C'est un pari que propose Sébastien Lifshitz. Celui de donner la parole à des hommes et des femmes inattendus.
Lorsque l'on lit le postulat de départ ("témoignages d'homosexuels nés durant l'entre deux guerres", c'est à dire des vieux qui nous racontent leur vie sexuelle, considérée à l'époque comme déviante, si l'on veut grossir le trait) on ne peut qu'être légèrement dérouté.
Et au visionnage c'est aussi ce sentiment qui prédomine.
Déroutés.
Lorsqu'un vieil agriculteur de 85 ans nous raconte, de sa voix perçante, et de son œil crevé, la fois où, à 14 ans, il a pour la première fois masturbé un paysan de 60 ans.
Déroutés.
Lorsqu'un homme nous explique la sensation qu'il ressent en caressant un pénis.
Mais vite, ce n'est qu'admiration et sympathie qui transcendent ce film.
Admiration pour ses hommes et ses femmes qui ont toujours prôné leur différences, qui se sont battus pour la faire accepter, n'ont jamais baissé les bras.

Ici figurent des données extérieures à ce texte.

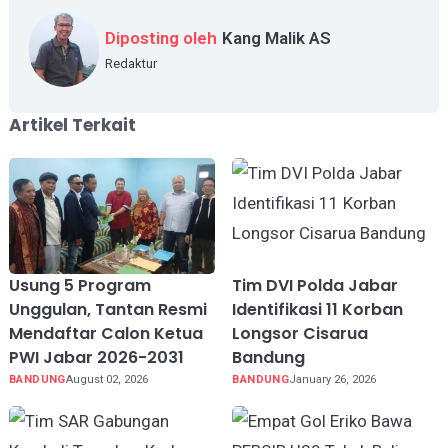
Diposting oleh
Kang Malik AS
Redaktur
Artikel Terkait
Usung 5 Program
Tim DVI Polda Jabar
Unggulan, Tantan Resmi
Identifikasi 11 Korban
Mendaftar Calon Ketua
Longsor Cisarua
PWI Jabar 2026-2031
Bandung
BANDUNG
August 02, 2026
BANDUNG
January 26, 2026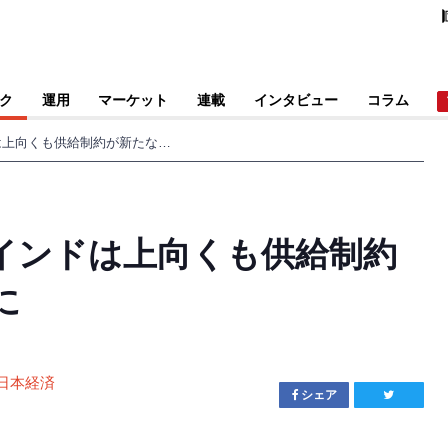
ク
運用
マーケット
連載
インタビュー
コラム
感染一服で家計のマインドは上向くも供給制約が新たなリスク要因に
インドは上向くも供給制約
に
日本経済
シェア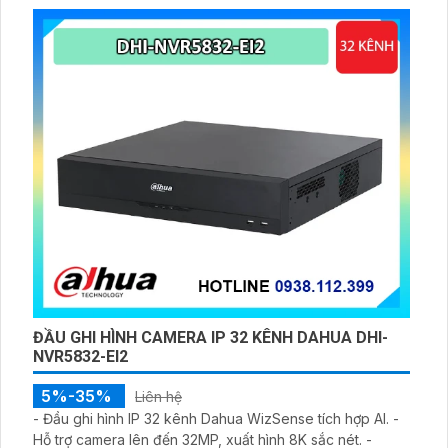
ĐẦU GHI HÌNH CAMERA IP 32 KÊNH DAHUA DHI-
NVR5832-EI2
5%-35%
Liên hệ
- Đầu ghi hình IP 32 kênh Dahua WizSense tích hợp AI. -
Hỗ trợ camera lên đến 32MP, xuất hình 8K sắc nét. -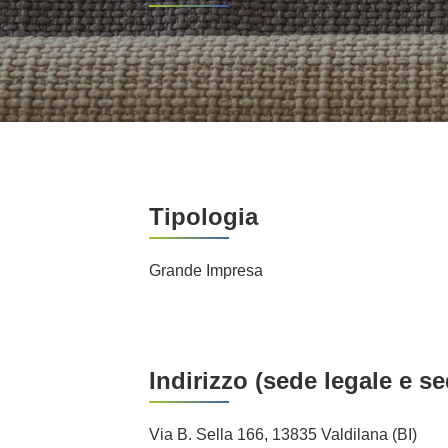
Tipologia
Grande Impresa
Indirizzo (sede legale e s
Via B. Sella 166, 13835 Valdilana (BI)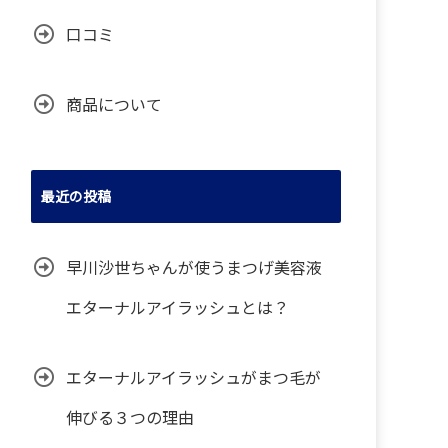
口コミ
商品について
最近の投稿
早川沙世ちゃんが使うまつげ美容液
エターナルアイラッシュとは？
エターナルアイラッシュがまつ毛が
伸びる３つの理由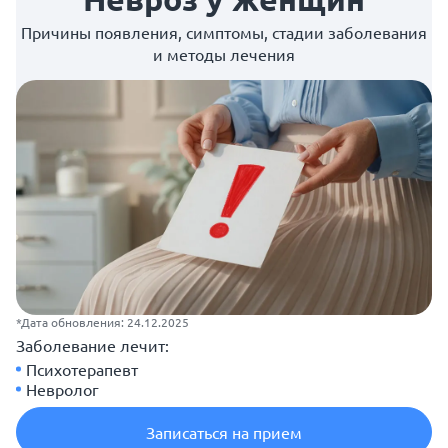
Причины появления, симптомы, стадии заболевания
и методы лечения
*Дата обновления: 24.12.2025
Заболевание лечит:
Психотерапевт
Невролог
Записаться на прием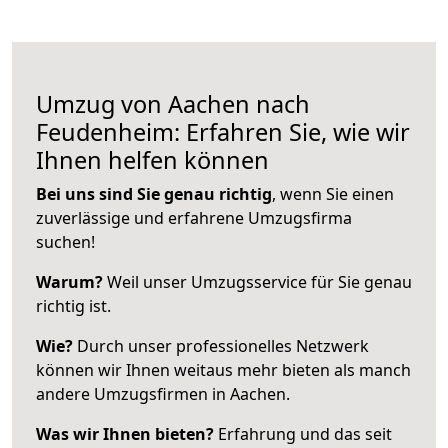
Umzug von Aachen nach
Feudenheim: Erfahren Sie, wie wir
Ihnen helfen können
Bei uns sind Sie genau richtig
, wenn Sie einen
zuverlässige und erfahrene Umzugsfirma
suchen!
Warum?
Weil unser Umzugsservice für Sie genau
richtig ist.
Wie?
Durch unser professionelles Netzwerk
können wir Ihnen weitaus mehr bieten als manch
andere Umzugsfirmen in Aachen.
Was wir Ihnen bieten?
Erfahrung und das seit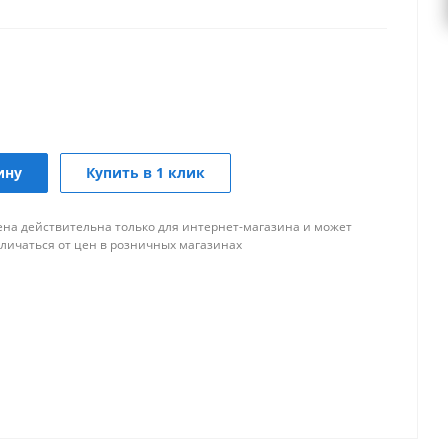
ину
Купить в 1 клик
ена действительна только для интернет-магазина и может
тличаться от цен в розничных магазинах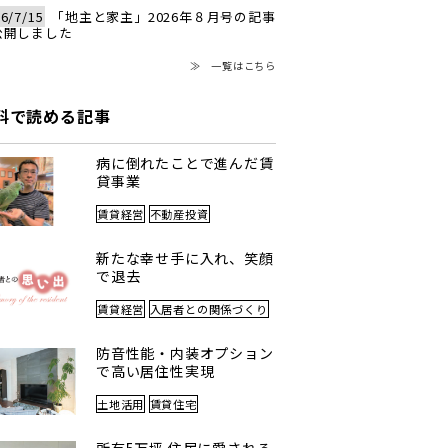
6/7/15
「地主と家主」2026年８月号の記事
公開しました
≫ 一覧はこちら
料で読める記事
病に倒れたことで進んだ賃
貸事業
賃貸経営
不動産投資
新たな幸せ手に入れ、笑顔
で退去
賃貸経営
入居者との関係づくり
防音性能・内装オプション
で高い居住性実現
土地活用
賃貸住宅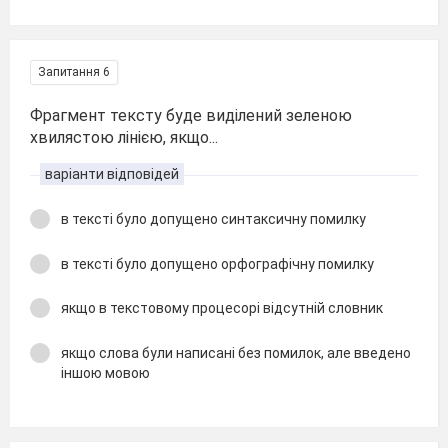
Запитання 6
Фрагмент тексту буде виділений зеленою
хвилястою лінією, якщо...
варіанти відповідей
в тексті було допущено синтаксичну помилку
в тексті було допущено орфографічну помилку
якщо в текстовому процесорі відсутній словник
якщо слова були написані без помилок, але введено
іншою мовою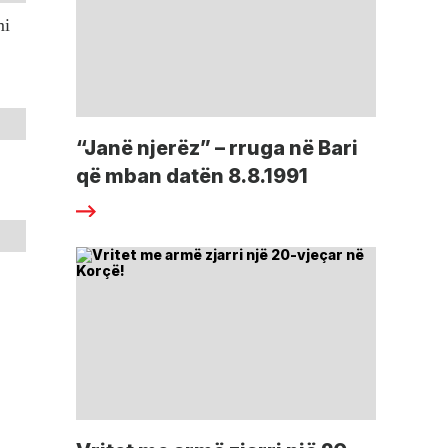
mi
“Janë njerëz” – rruga në Bari
që mban datën 8.8.1991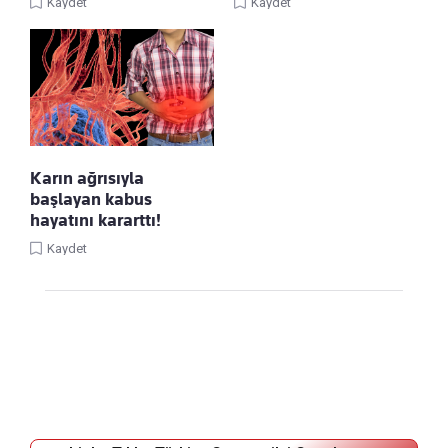
Kaydet
Kaydet
Karın ağrısıyla
başlayan kabus
hayatını kararttı!
Kaydet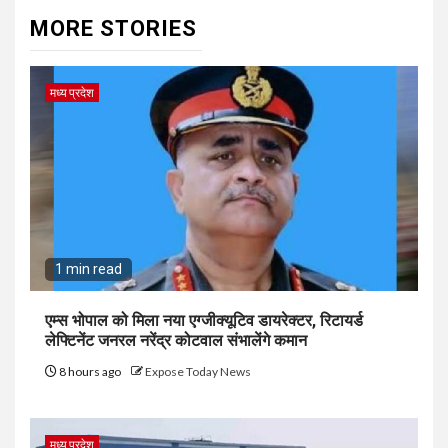
MORE STORIES
मध्य प्रदेश
1 min read
एम्स भोपाल को मिला नया एग्जीक्यूटिव डायरेक्टर, रिटायर्ड
लेफ्टिनेंट जनरल नरेंद्र कोटवाल संभालेंगे कमान
8 hours ago
Expose Today News
मध्य प्रदेश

Mais surtout sympathie. Car ce que nous montre Sébastien Lifshitz, avec un talent de mise en scène qui dévoile une véritable volonté photographique, ce sont des tranches de vies.
Si on peut parfois regretter leur aspect un peu "Regardez, les homosexuels ont eux aussi une vie de couple et de famille normale !" et leur gratuité souvent inutile, on ne peut que chavirer face à une telle maîtrise des émotions, une telle délicatesse de mise en scène, une telle pudeur qui n'en est pourtant pas une.
Les Invisibles bouscule. Car il nous met en une situation délicate, certes, de celui qui doit écouter des souvenirs et propos intimes, souvent border-line. Mais jamais l'on est gêné tant le tout nous est donné avec un telle souplesse, une telle générosité, une absence totale de voyeurisme.
C'est peut être la la perversité du film ; ne jamais se dévoiler comme cri du cœur, ne jamais s'afficher comme film à message, se cachant derrière ses aspects touchants, la sympathie de ses protagonistes, pour mieux nous délivrer un message, à tendance politique.
Mais soit, que l'on me traite de mouton, qu'on m'accuse d'être tombé dans le panneau.
Car j'ai aimé partager deux heures avec ces gens-là.